With regard to “meaning”, I would agree that meaning only exists in our heads. But that is true concerning the fundamental description of reality just as with regard to emergent “things”. Reality doesn’t have any inherent meaning. Meaning is something that only exists in our psychology.
And so are we.
Interesting thought on the books vs pins, made me think. A sheet of paper is a thing. So maybe the book is the bag rather than the shelf.
Oh, and the idea breaks down entirely for fluid or gaseous things.
You could also run the drawing by an image generator and get a livingroom both like and unlike your own.
Copied from wiki:
"Every composite material object is made up of elementary particles, and the only such composite objects are living organisms. A consequence of this view is that everyday objects such as tables, chairs, cars, buildings, and clouds do not exist. While there seem to be such things, this is only because there are elementary particles arranged in specific ways. For example, where it seems that there is a chair, Van Inwagen says that there are only elementary particles arranged chairwise."
That makes sense since a chair is only a temporary arrangement of elements that used to be (doing) something else, like tree-ing, and will inevitably fall apart and cease to be chair-ing in the future.
It made me think of how names, nouns, and objects are a kind of illusion, a mental convenience of freezing things into place as we talk about them, when in fact everything is in constant flux of coming into being and disintegrating back into that nameless movement.
That is some hardcore disassociation right there. Interesting that you use the word 'try' which implies that it requires effort to overcome the faith in the meaning of things.
1. Convert the images to WEBP or AVIF or at least run them through something like TinyPNG to compress them better.
2. Save two versions of each images; a 75x75 version that gets used for the 75px thumbnails shown on the page, and a 500x500 version that appears in the lightbox after a thumbnail is clicked.
3. Only load a few dozen thumbnails at first and then load more after the user scrolls down or clicks a "show more" type button.
I recommend and use Cloudinary. Cloudinary can take care of all that for you!
For point 3:
You can add laoding="lazy" to the image tag, and get lazy loading for free, supported by the browser:
* https://developer.mozilla.org/en-US/docs/Web/Performance/Laz...

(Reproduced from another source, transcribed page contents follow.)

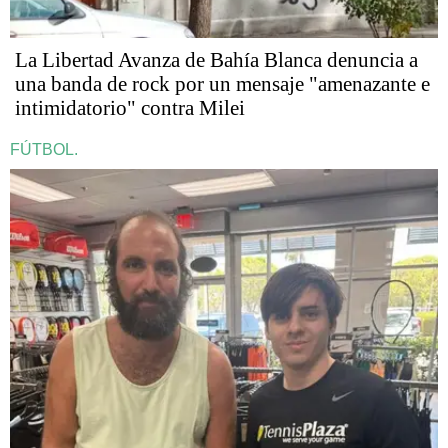
La Libertad Avanza de Bahía Blanca denuncia a
una banda de rock por un mensaje "amenazante e
intimidatorio" contra Milei
FÚTBOL.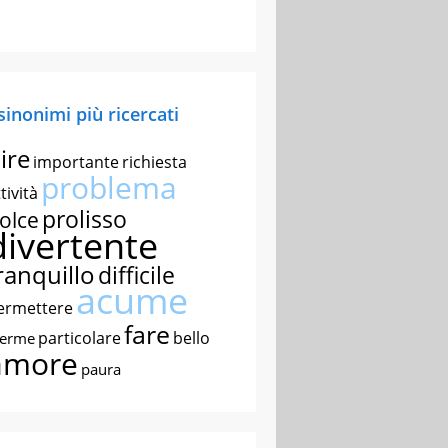
 sinonimi più ricercati
ire
importante
richiesta
problema
tività
prolisso
olce
divertente
ranquillo
difficile
acume
ermettere
fare
particolare
bello
nerme
amore
paura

Interestingly, by her own admission Barbara Iweins (the artist whose work TFA features) self describes this project as being rooted in neurosis, specifically one that seems to be a response to lack of stability in her life.
Similar projects seem always to have an unbound quality... like the labors of Sisyphus. So I guess my question to her would be "how would you know that this project is complete?" Is it complete now? According to TFA it is, yet I suspect that even with all the effort she has put into it, the itch is not yet scratched.